Methodology · v1 · 2026-05-29
Same task, three tools, one acceptance gate
TripleBench compares Codex, Claude Code, and Gemini CLI by giving each one the same concrete task and measuring what happened. This page is the rulebook. If something we publish later contradicts it, the page wins, not the post — open an issue.
1. How we pick tasks
A task qualifies for the bench only if all four of these are true.
- It's real. Pulled from a public open-source repository: a real issue, a real PR review request, a real refactor. No synthetic toy problems. No LeetCode-style puzzles the agents almost certainly saw during training.
- It's reproducible. The starting commit is pinned. The repo is public. Anyone can clone it and re-run the agent against the same baseline.
- It has an objective success gate. Either a test suite the agents never saw passes after their changes, or a documented manual check (such as "the build is green and the previously failing case now passes") can verify the result.
- It's representative. The task should look like work some real engineer somewhere is doing this week — a refactor, a bug fix, a feature wiring, a migration. Not a contrived showcase.
2. How we run each agent
- Pin the agent version. We record the exact CLI version or release tag of Codex, Claude Code, and Gemini CLI at the moment of each run.
- Reset the working directory to the pinned baseline commit. No leftover state from a prior run.
- Paste the same prompt. Word for word. No per-tool re-phrasing to make one happier.
- Let the agent work. We do not intervene to "rescue" a stuck run. We do not provide additional context unless the agent explicitly asks for it.
- Stop conditions: the agent declares done, the agent gets stuck and asks a question we won't answer mid-run, or the run hits a 60-minute wall-clock cap.
- Save the full transcript, the final diff, and the elapsed time. Run the acceptance gate. Record pass / fail.
3. What we score
Each run produces a row in our benchmark table. The columns are:
| Column | What it measures | How we score it |
|---|---|---|
| Coding execution | Did the agent correctly modify the code and verify its own changes? | Pass/fail on the held-out gate, with a partial-credit note if the change is close but fails one specific check. |
| Research quality | If the task required understanding context (issue threads, docs, related code), did the agent find and use the right material? | Editorial 0-100 grade against an explicit checklist published per task. We show the checklist. |
| Workflow continuity | Did the agent preserve state, recover from blockers, and hand off cleanly if interrupted? | Editorial grade based on the transcript: did it summarize where it was, did it leave the repo in a working state, did it explain blockers. |
| Cost clarity | Can an operator predict the dollar or token cost of the next run from this run's signal? | Recorded as "transparent / partial / opaque." Transparent means the tool reported tokens or session minutes during the run. |
4. The "best for" line
Every tool gets a one-sentence "best for" verdict.
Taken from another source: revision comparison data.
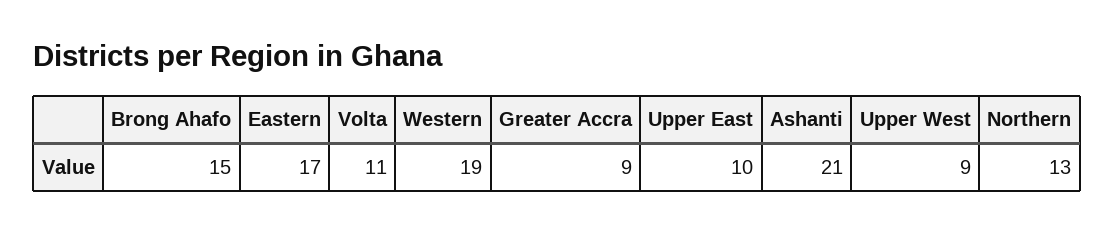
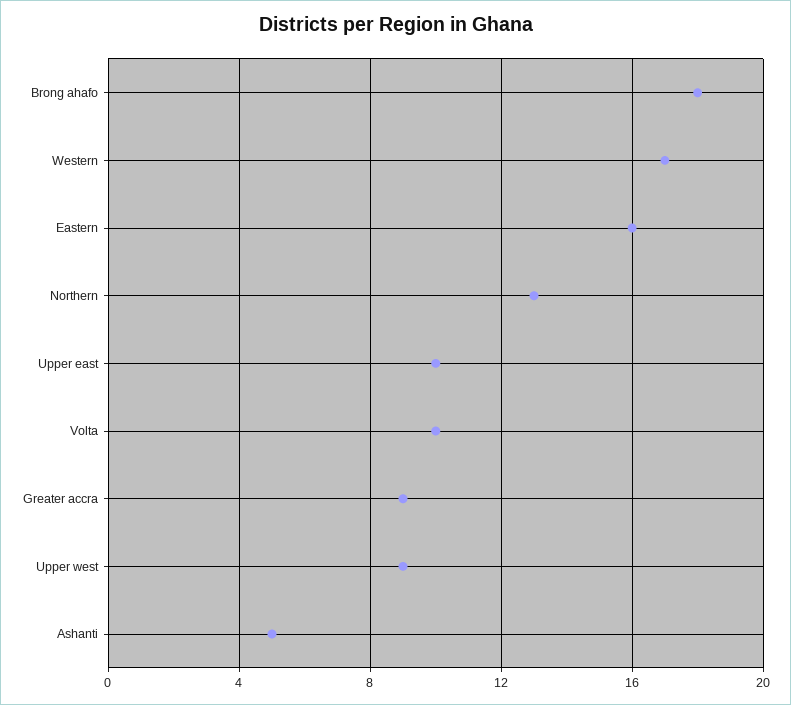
  {
-   "Brong Ahafo": 15,
+   "Brong Ahafo": 18,
-   "Eastern": 17,
+   "Eastern": 16,
-   "Volta": 11,
+   "Volta": 10,
-   "Western": 19,
+   "Western": 17,
    "Greater Accra": 9,
    "Upper East": 10,
-   "Ashanti": 21,
+   "Ashanti": 5,
    "Upper West": 9,
    "Northern": 13
  }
This is editorial, not a metric. It captures the gestalt of how the tool felt during the run, not just whether it passed the gate. We will be wrong sometimes; we will revise these as more runs accumulate.
5. What we publish per task
- The exact prompt.
- The pinned commit hash and the link to the public repo.
- Each agent's version pin.
- Full session transcripts (or links to them, when long).
- The acceptance gate, including the test suite if one was used.
- The diff each agent produced.
- Elapsed time and any reported cost signal.
- The score for each rubric column.
- A short editorial verdict and a "best for" line per agent.
6. What we do not publish
- We don't redact failed runs. Failures are published with the same level of detail as successes.
- We don't fold in "qualitative impressions" that aren't anchored in a specific transcript moment.
- We don't average across unrelated tasks to produce a single overall ranking. We report each task on its own.
7. Conflicts of interest
We benchmark all three tools independently. We do not accept money, free credit, free seats, or pre-publication review from any of the vendors we benchmark. If that ever changes, we'll disclose it on this page before publishing the affected report. The site is monetized through small digital downloads (raw prompts, CSV exports, operator notes) and, possibly, future paid subscriptions — never through affiliate links to the tools we test.
8. Why we're upfront about AI assistance
TripleBench is run by zgy. AI tools help organize the data and draft the writeups, but a human runs the actual benchmarks, reviews every published score, and signs off before anything goes live. We say so openly because we think the alternative — pretending an AI-curated site is human-written — degrades the open web. AI is good at organizing benchmark data; it is bad at deciding which benchmark is worth running. The human-in-the-loop part is the part that makes this site worth reading.
9. Versioning this methodology
This page is methodology v1. When we change the rubric, the weights, or the publication rules, we'll cut a new version, archive the old one, and note in each report which version of the methodology it was scored under. Old scores will not be silently re-graded.
Last updated: 2026-05-29 · Open an issue if you disagree with any of this.